Cuba on Tuesday suffered its third major blackout in little more than a week, leaving a vast swath of the center and east of the island without power, energy officials said on state-run TV.
Cuba´s mid-day television news broadcast said “it was investigating the causes of the {electrical failure}” and that the country´s state-run electrical company had begun work to restore power.
The blackout Tuesday spanned 430 miles (700 km) from Cienfuegos province in south-central Cuba to Guantanamo, on the far southeastern tip, leaving more than half of the country’s population of 11 million without power. Scattered blackouts were also reported in the capital Havana.

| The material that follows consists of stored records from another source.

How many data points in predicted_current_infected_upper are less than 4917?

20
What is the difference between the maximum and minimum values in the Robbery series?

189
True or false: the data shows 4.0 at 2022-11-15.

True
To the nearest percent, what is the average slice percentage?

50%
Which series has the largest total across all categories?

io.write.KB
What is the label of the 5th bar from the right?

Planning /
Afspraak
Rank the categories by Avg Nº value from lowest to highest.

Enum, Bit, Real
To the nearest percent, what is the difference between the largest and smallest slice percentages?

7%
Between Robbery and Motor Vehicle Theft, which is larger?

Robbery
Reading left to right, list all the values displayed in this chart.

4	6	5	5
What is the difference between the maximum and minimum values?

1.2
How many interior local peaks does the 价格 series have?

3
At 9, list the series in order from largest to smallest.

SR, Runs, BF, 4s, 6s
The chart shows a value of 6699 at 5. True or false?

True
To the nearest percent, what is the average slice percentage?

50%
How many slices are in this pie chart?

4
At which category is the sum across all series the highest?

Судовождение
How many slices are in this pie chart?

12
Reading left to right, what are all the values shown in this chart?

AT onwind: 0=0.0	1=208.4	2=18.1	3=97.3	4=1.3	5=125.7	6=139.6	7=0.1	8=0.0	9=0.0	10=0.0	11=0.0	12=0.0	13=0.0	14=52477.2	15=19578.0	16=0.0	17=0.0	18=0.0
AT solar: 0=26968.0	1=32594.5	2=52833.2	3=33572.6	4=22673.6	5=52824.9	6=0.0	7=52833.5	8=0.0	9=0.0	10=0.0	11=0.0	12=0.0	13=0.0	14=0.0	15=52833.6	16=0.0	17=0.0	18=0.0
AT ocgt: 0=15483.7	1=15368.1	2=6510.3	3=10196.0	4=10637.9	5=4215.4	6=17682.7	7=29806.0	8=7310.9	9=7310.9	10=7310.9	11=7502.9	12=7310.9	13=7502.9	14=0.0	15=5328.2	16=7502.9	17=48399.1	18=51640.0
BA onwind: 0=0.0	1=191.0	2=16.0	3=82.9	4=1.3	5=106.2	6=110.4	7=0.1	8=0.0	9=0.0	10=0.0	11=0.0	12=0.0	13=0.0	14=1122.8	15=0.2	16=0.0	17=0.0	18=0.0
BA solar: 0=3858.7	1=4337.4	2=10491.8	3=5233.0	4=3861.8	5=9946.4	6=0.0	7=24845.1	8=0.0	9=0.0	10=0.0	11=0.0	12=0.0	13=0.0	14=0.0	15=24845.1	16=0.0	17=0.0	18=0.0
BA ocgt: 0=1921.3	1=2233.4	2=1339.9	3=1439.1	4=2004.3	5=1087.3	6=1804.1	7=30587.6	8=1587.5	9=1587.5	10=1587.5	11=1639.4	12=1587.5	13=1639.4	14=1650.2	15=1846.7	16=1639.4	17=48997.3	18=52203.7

The mass electrical outage – the third in a week – left many in Cuba scratching their heads and concerned about what the energy-intensive summer might bring, when many residents crank up their air conditioning to stay cool in the Caribbean heat.
Blackouts in communist-run Cuba – a country already suffering from severe shortages of food, fuel and medicine – touch a political nerve and are widely seen as the tipping point that led to anti-government protests in July 2021, the largest since former President Fidel Castro’s 1959 revolution.
As if food and medicine shortages, poverty, and oppression were not enough, constant and extended blackouts have been added as a reminder of the socialist revolution’s glorious triumphs.
More like a reminder that Cuba is a third-world shithole. Gracias, Fidel.